Gather every line of the listing below that contains the word "answer".

#### [Task inputs]
↓

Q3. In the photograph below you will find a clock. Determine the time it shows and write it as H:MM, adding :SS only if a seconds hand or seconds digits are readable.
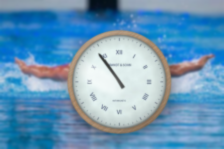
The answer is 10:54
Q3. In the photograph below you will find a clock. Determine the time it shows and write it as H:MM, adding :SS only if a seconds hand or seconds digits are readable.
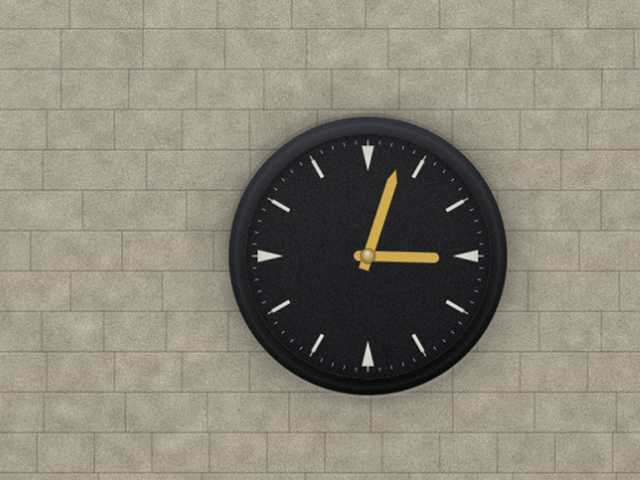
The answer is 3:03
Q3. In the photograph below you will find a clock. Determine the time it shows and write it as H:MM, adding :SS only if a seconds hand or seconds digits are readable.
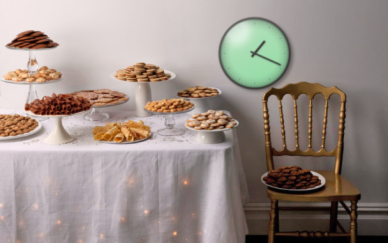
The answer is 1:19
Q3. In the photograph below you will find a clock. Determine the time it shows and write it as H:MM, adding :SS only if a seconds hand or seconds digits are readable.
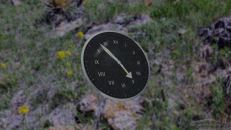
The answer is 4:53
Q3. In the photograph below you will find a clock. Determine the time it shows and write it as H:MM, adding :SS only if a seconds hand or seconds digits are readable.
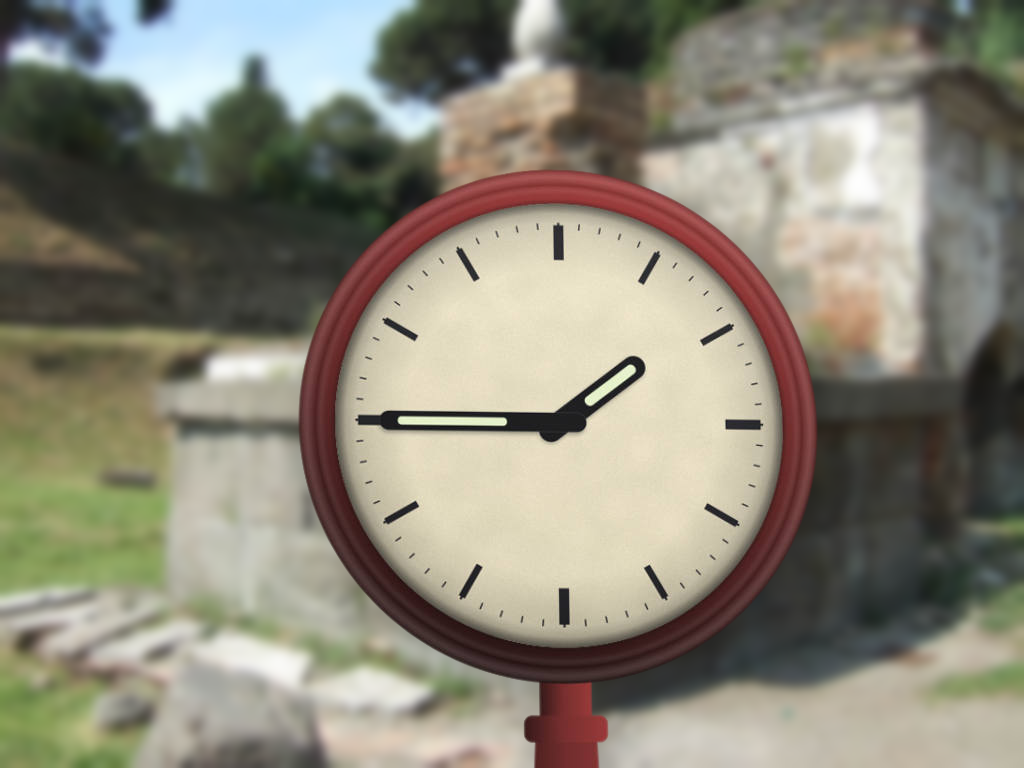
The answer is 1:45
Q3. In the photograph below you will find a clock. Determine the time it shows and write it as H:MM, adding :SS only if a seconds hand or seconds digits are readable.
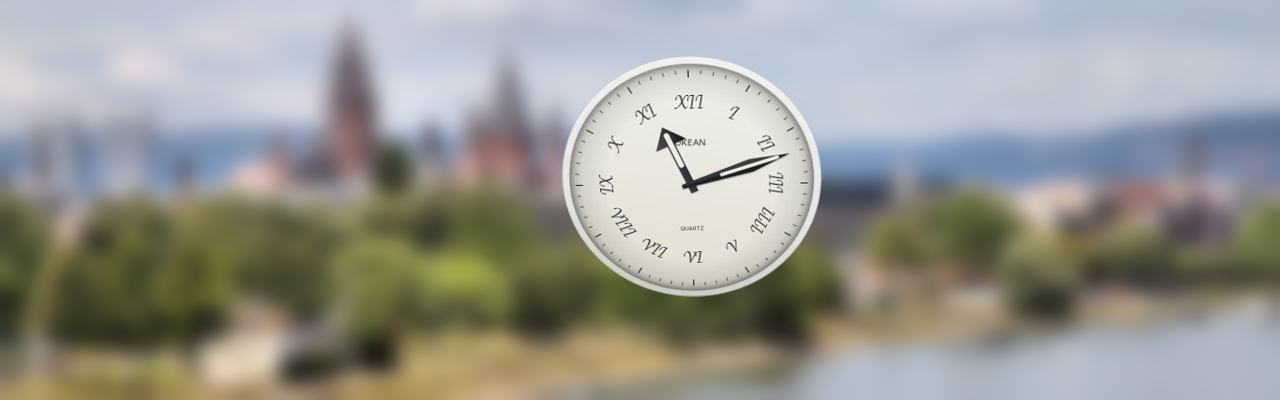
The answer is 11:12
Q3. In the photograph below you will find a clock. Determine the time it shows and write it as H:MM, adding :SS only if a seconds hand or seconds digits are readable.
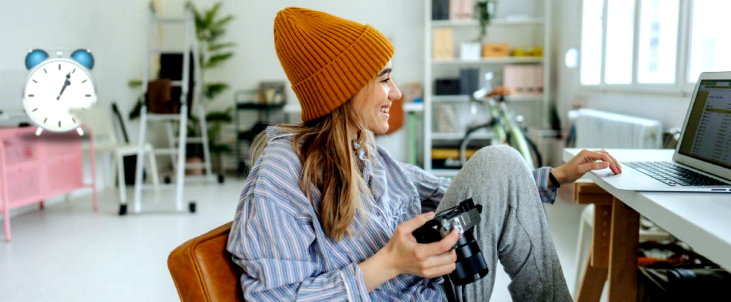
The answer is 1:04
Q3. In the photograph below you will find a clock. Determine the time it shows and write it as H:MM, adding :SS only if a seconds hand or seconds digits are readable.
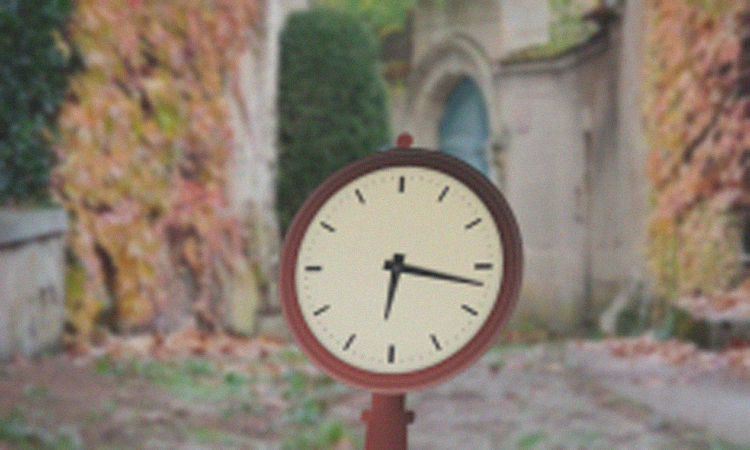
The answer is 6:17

↑
↓

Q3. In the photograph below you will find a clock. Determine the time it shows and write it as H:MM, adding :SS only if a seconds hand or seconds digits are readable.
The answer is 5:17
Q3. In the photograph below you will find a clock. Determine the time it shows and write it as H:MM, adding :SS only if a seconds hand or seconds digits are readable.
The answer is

↑

#### [Correct response]
The answer is 10:54
The answer is 3:03
The answer is 1:19
The answer is 4:53
The answer is 1:45
The answer is 11:12
The answer is 1:04
The answer is 6:17
The answer is 5:17
The answer is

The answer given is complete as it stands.